Les petits réflexes du quotidien pour moins chauffer
Outre le fait de faire construire ou de rénover une maison, il existe des astuces qui vous permettront de limiter votre utilisation de chauffage. En voici quelques-unes.
- Fermer les volets et les rideaux la nuit. Cela peut paraître un peu évident, mais volets et rideaux permettent de limiter les déperditions d’énergie à travers les menuiseries.
- Rechercher et colmater les entrées d’air froid (hors ventilation réglementaire bien évidemment). Cela peut notamment arriver lorsque l’on a des fenêtres d’un certain âge. On trouve en grande surface de bricolage des joints à coller qui sont faciles à mettre en œuvre et vous aideront à économiser.
- Adapter la température de chaque pièce à son usage. L’ADEME conseille une température de 19 °C dans les pièces de vie comme le salon et 16 °C dans les chambres.
- Ne pas chauffer la maison quand vous travaillez (hors télétravail) par exemple. Pour facilement programmer les températures de chauffage, vous pouvez opter pour un thermostat connecté.
- Éviter les radiateurs soufflants dans la salle de bain. Ceux-ci sont très gourmands en énergie.
En résumé, à quoi ressemble la maison sans chauffage ?
Créer une maison sans radiateur est un processus complexe qui ne laisse aucune place à l’improvisation. Il doit répondre aux principes élémentaires que nous venons d’évoquer comme une isolation et une étanchéité à l’air de qualité, mais aussi la maximisation des apports solaires ou encore l’optimisation du renouvellement de l’air.
Outre ces principes, la maison idéale doit parfaitement s’adapter aux conditions climatiques locales et aux contraintes du terrain. En conséquence, une maison passive bretonne sera différente d’une maison passive provençale, car chacune devra être adaptée à un environnement différent, tant géographique que climatique.
Commentaires
Ce serait un bon moyen de faire des économies sur les factures énergétiques, mais le coût d’une telle maison semble très conséquent. Pour ma part, j’ai adopté quelques-uns des gestes que vous mentionnez et cela semble faire l’affaire.
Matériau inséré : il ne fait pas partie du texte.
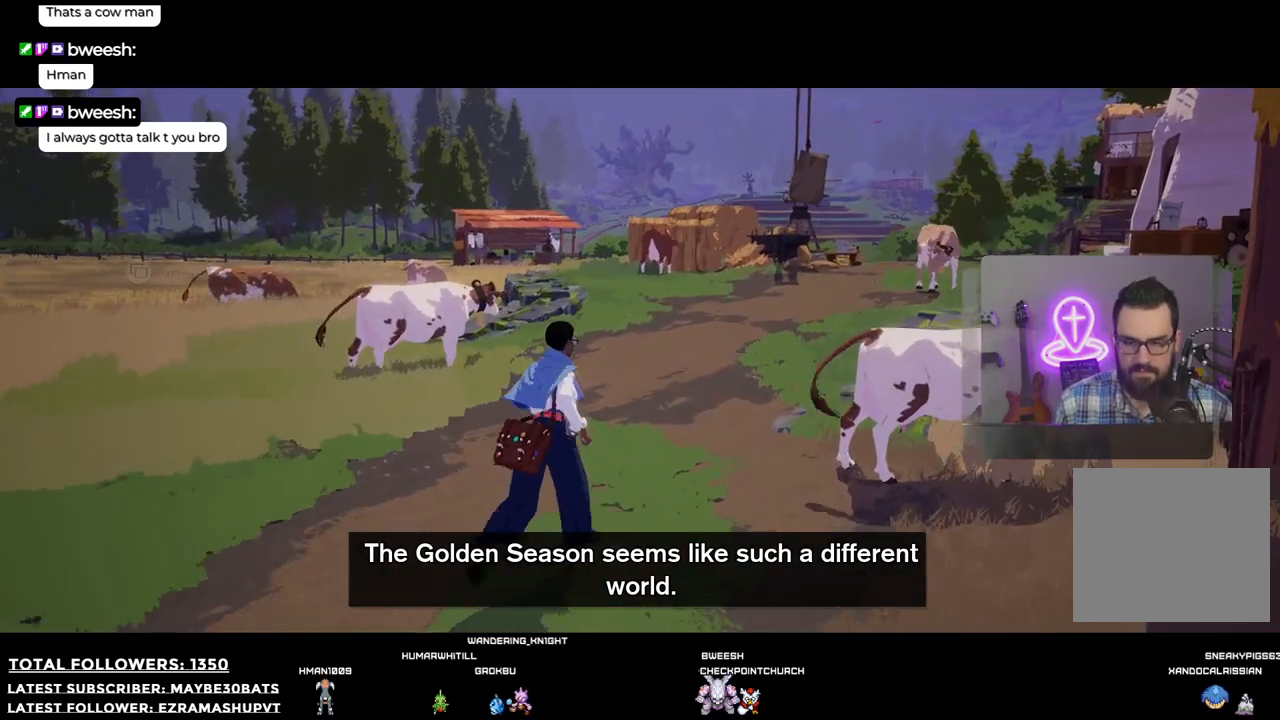
{"buttons": [], "left_stick": "up-right", "right_stick": "left", "events": [[128, "left_stick", "up"], [220, "right_stick", "left"], [440, "left_stick", "up-right"]]}
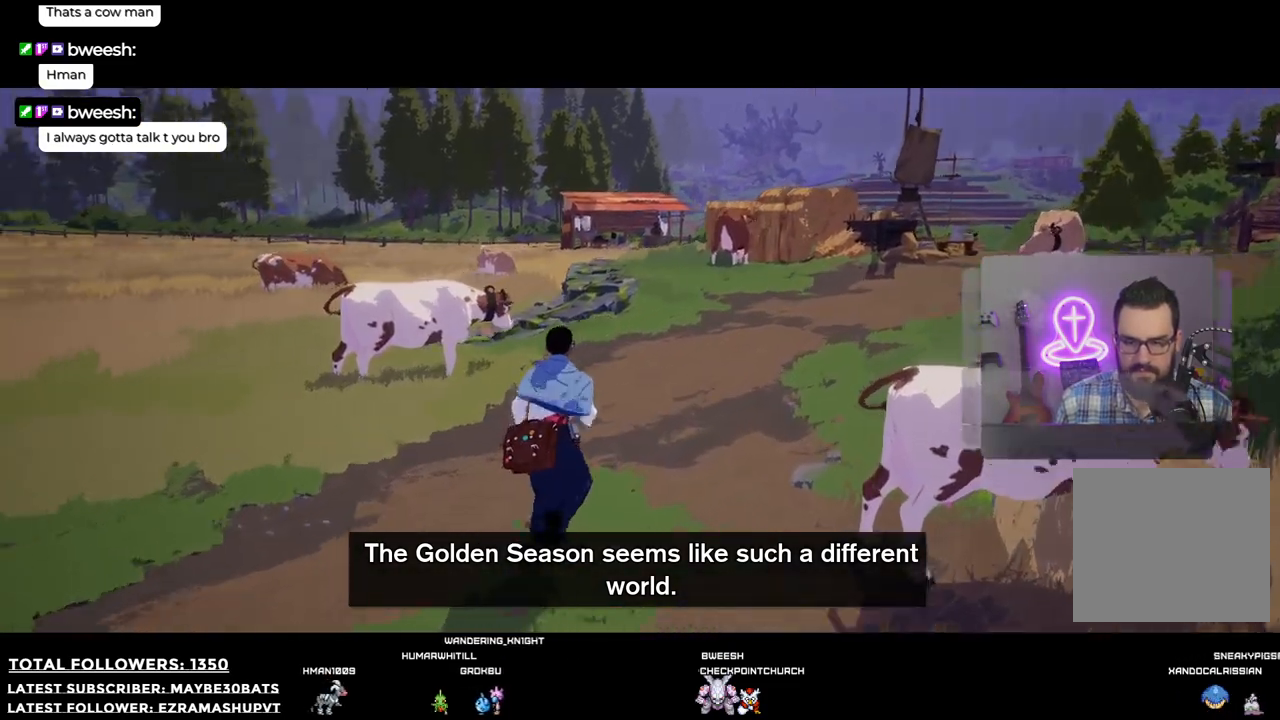
{"buttons": [], "left_stick": "up-right", "right_stick": "center", "events": [[477, "right_stick", "center"]]}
Il serait bon de revoir vos sources. La RE2020 n'impose pas une consommation de chauffage comme le fait le label Passivhaus mais une consommation sur différents usages (clim, chauffage, eau chaude sanitaire,..). D'après les premiers retours, on estime que cela représente une sur isolation de 10 à 20% par rapport à la RT2012. Nous sommes donc encore loin des standards du passif (absence de pont thermique, optimisation des solaires passifs et étanchéité à l'air très élevée)
Vous pouvez interviewer solaire home. Leurs maisons sont conformes à presque tous ces points.
Solaire Home propose des maisons bioclimatiques avec poële pour chauffage au bois. C'est inévitable comme je le précisais.Maison bioclimatique Octo I Série M | Solaire Home I Maison Bioclimatique (solaire-home.fr)
Se passer complètement de chauffage ? Non car il ya quand même des pertes au niveau des menuiseries, de la VMC double flux et un peu au niveau du bâti. Je sais ce qu'il en est pour avoir ce type de construction. L'hiver, lorsqu'il n'y a pas de soleil, la température baisse et il est difficile de conserver 19-20 °. Pour l'ECS, c'est aussi un problème. il ne faut pas raconter d'histoires !
Un autre problème est le séchage du linge car à même avec 21 °, le temps de séchage est très long et le linge ne sent pas bon.